SPring-8, the large synchrotron radiation facility

Date & Time: 14:00-15:00, March 31, 2006

Speaker: Prof. Christoph Janowitz
Affiliation: The Institute for Solid State Physics (ISSP) of the University of Tokyo / Humboldt University, Berlin

Abstract
　　The experimental dispersion of the first removal state in the sparsely studied insulating regime of Bi₂Sr₂Ca_1-xY_xCu₂O_8+δ for Yttrium concentrations of 0.92≥x≥0.55, i.e. between the antiferromagnetic and the superconducting phase, is found to differ significantly from that of protytypical oxychlorides, generally assumed to represent the parent compound of the cuprates. While the widely applied and commonly accepted t-t'-t"-J - or three-band Hubbard models are found unable to account for this, a theoretical treatment of the many body effects with the generalized tight binding (GTB) method and a five band Hubbard model, i.e. including non planar orbitals, show increased two hole spin triplet contributions and are in excellent agreement to our data. These findings deliver new insight on the issue of the appropriate description of HTc- parent compounds.
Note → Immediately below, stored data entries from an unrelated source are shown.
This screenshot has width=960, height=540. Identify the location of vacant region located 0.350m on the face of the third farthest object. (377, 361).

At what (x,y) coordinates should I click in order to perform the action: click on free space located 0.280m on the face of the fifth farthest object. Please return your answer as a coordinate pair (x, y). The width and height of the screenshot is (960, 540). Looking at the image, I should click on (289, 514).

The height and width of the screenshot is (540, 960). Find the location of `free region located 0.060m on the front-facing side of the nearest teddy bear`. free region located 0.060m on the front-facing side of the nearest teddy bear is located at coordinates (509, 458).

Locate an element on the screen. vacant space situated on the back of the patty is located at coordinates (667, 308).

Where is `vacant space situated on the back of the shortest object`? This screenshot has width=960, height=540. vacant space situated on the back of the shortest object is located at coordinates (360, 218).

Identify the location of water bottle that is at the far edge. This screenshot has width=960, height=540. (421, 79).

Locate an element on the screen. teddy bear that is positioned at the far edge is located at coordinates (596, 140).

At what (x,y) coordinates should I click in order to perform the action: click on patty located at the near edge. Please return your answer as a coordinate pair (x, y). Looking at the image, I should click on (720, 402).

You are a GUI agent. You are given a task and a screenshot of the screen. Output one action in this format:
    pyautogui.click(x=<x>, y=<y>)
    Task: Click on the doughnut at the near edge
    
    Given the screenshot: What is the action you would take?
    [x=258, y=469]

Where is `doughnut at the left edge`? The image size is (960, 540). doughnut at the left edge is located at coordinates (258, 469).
　　In the second part of the talk the modulation of the charge density in Pb-Bi2201 at optimum Pb doping will be discussed. Upon optimum doping with Pb it is well known that the (1x5)  superstructure of Bi cuprate superconductors is suppressed. Nevertheless, a Fermi surface map of Bi_2-yPb_ySr_2-xLa_xCuO_6+δ with x=0.4 and y=0.4 determined by high-resolution photoemission reveals, regardless the optimum Pb content, besides the main Fermi surface centered at X(Y) (π,π) additional Fermi surface (FS) features. These are obviously due to modulations of the electron density beyond the detections limits discussed before.
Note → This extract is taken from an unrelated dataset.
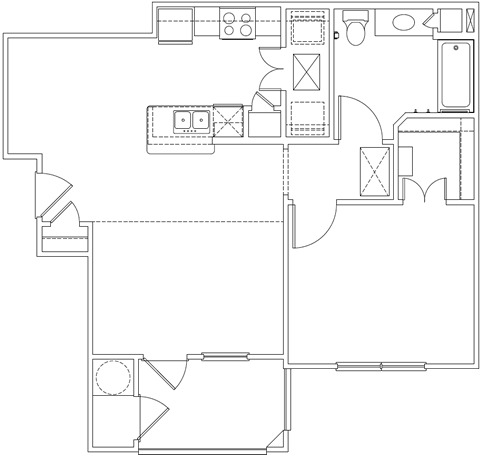
This screenshot has width=483, height=455. Identify the location of sink. (180, 119), (197, 116).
　　Low energy electron diffraction of the samples taken at different electron energies showed no sign of any superstructure. Scanning tunneling microscopy with high depth resolution, on the other hand, revealed directly a long-range modulation of (1x17) periodicity. In addition, a second weaker modulation of the electron density with (7x7) periodicity has been derived from the autocorrelation of a large topological area of 50 nm x 50 nm. The corresponding k-vectors of both modulations have been extracted and used to simulate the corresponding Fermi surface which is compared with the experimental one from photoemission. The correspondence is strikingly good and opens the pathway to a reexamination and completion of results obtained on other Bi derived cuprates.